━━━━━ EXERCISE DATA ━━━━━
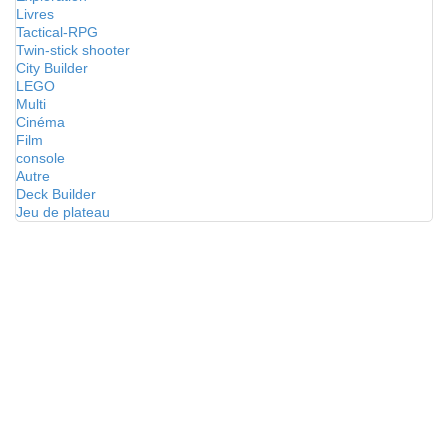
Livres
Tactical-RPG
Twin-stick shooter
City Builder
LEGO
Multi
Cinéma
Film
console
Autre
Deck Builder
Jeu de plateau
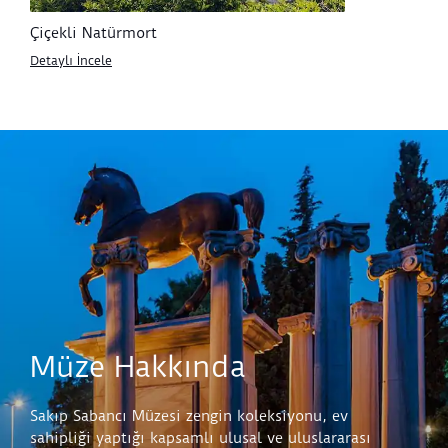
Çiçekli Natürmort
Detaylı İncele
Müze Hakkında
Sakıp Sabancı Müzesi zengin koleksiyonu, ev
sahipliği yaptığı kapsamlı ulusal ve uluslararası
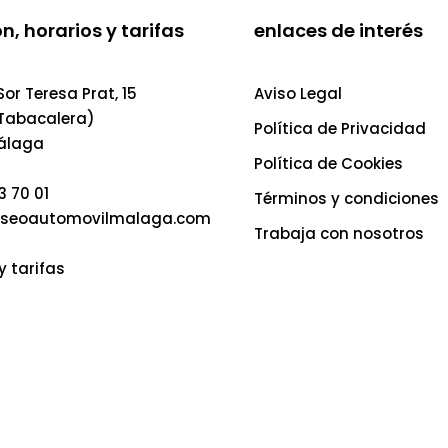
n, horarios y tarifas
enlaces de interés
or Teresa Prat, 15
Aviso Legal
 Tabacalera)
Política de Privacidad
álaga
Política de Cookies
3 70 01
Términos y condiciones
seoautomovilmalaga.com
Trabaja con nosotros
y tarifas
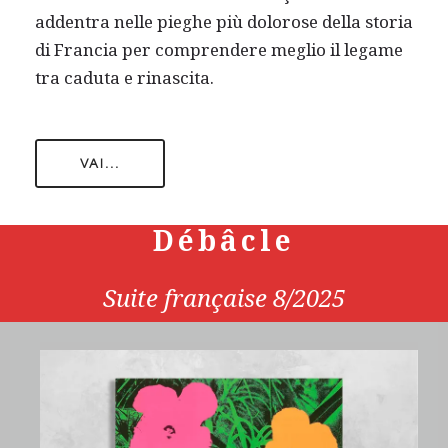
addentra nelle pieghe più dolorose della storia
di Francia per comprendere meglio il legame
tra caduta e rinascita.
VAI...
Débâcle
Suite française 8/2025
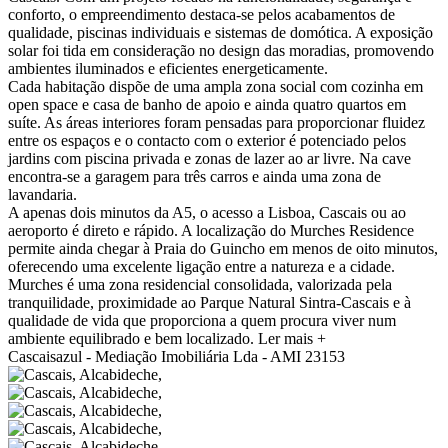
conforto, o empreendimento destaca-se pelos acabamentos de
qualidade, piscinas individuais e sistemas de domótica. A exposição
solar foi tida em consideração no design das moradias, promovendo
ambientes iluminados e eficientes energeticamente.
Cada habitação dispõe de uma ampla zona social com cozinha em
open space e casa de banho de apoio e ainda quatro quartos em
suíte. As áreas interiores foram pensadas para proporcionar fluidez
entre os espaços e o contacto com o exterior é potenciado pelos
jardins com piscina privada e zonas de lazer ao ar livre. Na cave
encontra-se a garagem para três carros e ainda uma zona de
lavandaria.
A apenas dois minutos da A5, o acesso a Lisboa, Cascais ou ao
aeroporto é direto e rápido. A localização do Murches Residence
permite ainda chegar à Praia do Guincho em menos de oito minutos,
oferecendo uma excelente ligação entre a natureza e a cidade.
Murches é uma zona residencial consolidada, valorizada pela
tranquilidade, proximidade ao Parque Natural Sintra-Cascais e à
qualidade de vida que proporciona a quem procura viver num
ambiente equilibrado e bem localizado.
Ler mais +
Cascaisazul - Mediação Imobiliária Lda - AMI 23153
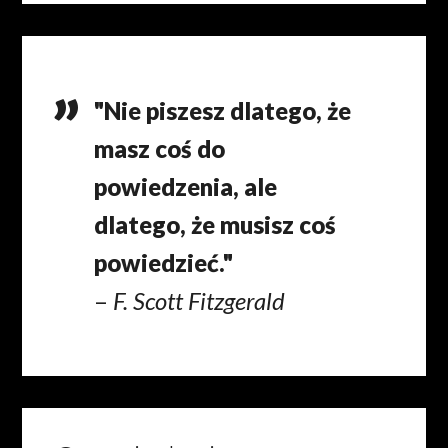
"Nie piszesz dlatego, że
masz coś do
powiedzenia, ale
dlatego, że musisz coś
powiedzieć."
–
F. Scott Fitzgerald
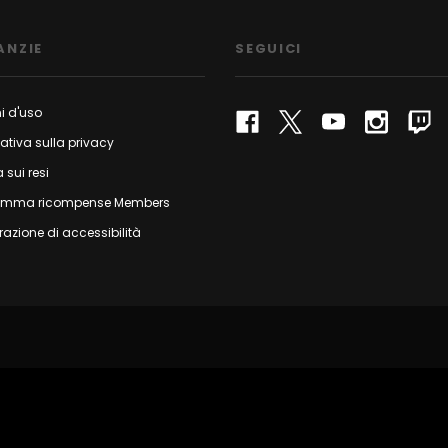
ANZIE
SEGUICI
i d'uso
ativa sulla privacy
a sui resi
amma ricompense Members
razione di accessibilità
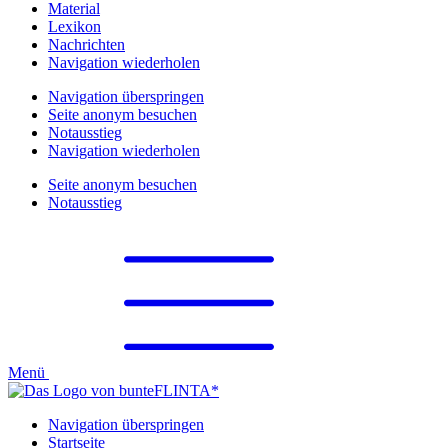
Material
Lexikon
Nachrichten
Navigation wiederholen
Navigation überspringen
Seite anonym besuchen
Notausstieg
Navigation wiederholen
Seite anonym besuchen
Notausstieg
Menü
Navigation überspringen
Startseite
━━━━━
EXERCISE DETAILS: Show all lines in the preceding material that have "Política" in them.

TASK ANSWER:
Política de Privacidad
Política de Cookies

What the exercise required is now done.